1.4: Radicals

Roots, often written as radicals, identify the quantity that must be raised to a specific exponent to produce a given value. A radical expression consists of two main components: the radicand, which is the value placed inside the root symbol, and the index, which indicates the degree of the root being taken. The notation ⁿ√a indicates the principal n^th root of a. If n equals 2, the operation is the square root, while n = 3 defines the cube root.
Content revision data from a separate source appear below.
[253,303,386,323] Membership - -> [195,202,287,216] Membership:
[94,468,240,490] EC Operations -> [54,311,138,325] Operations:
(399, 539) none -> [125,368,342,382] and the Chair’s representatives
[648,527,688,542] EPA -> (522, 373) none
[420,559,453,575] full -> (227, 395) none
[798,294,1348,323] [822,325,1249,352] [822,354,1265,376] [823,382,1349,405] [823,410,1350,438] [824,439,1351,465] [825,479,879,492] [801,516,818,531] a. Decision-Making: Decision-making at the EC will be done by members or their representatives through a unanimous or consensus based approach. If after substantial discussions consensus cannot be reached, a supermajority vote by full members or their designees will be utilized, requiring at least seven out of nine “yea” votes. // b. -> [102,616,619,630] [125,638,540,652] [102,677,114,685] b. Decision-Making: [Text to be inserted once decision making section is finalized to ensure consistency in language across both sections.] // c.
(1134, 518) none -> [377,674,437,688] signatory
When n is even, a negative radicand does not yield a real result; with odd indices, negative radicands generate negative outputs. For example, ∛(-64) = -64, since (-4)³ = -64.

Certain roots can be simplified directly, as in √4 = 2. Radical expressions follow key relationships:

These properties allow the removal of perfect powers from under the radical sign. For instance, √32 simplifies by factoring as √(16 x 2) = 4√2. This process, known as extracting perfect roots, is fundamental for presenting radical terms in reduced form or for further algebraic operations.
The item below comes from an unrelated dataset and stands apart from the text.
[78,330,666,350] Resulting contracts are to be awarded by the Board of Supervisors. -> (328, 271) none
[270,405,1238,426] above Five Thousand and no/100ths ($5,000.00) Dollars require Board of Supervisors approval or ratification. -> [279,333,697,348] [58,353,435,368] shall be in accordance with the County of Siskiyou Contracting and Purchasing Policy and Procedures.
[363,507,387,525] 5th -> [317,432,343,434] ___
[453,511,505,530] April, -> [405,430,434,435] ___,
Radicals represent root operations; the number inside the root is the radicand, and the small number on the root is the index, not equal to 1 or 0.

If no index is shown, it is considered 2 and called the square root. An index of 3 is the cube root. Higher indices are the fourth root, fifth root, and so on.

Radical inverts the whole number index in the exponent; raising it back to that index gives the radicand.

In the real number system, negative radicands with odd indices yield negative results, but with even indices, they have no solution, since no real number squared equals a negative.

Consider a square floor with side length a and an area of 32 square meters. Then a is the square root of 32, which simplifies to 4 times root-2 meters, linking dimension to radicals.

Radicals follow clear rules: the root of the product of two numbers equals the product of their roots; the root of a fraction equals the root of the numerator over the root of the denominator.

A radicand raised to a power can be written as the radical raised to the same power. These rules help simplify radicals efficiently.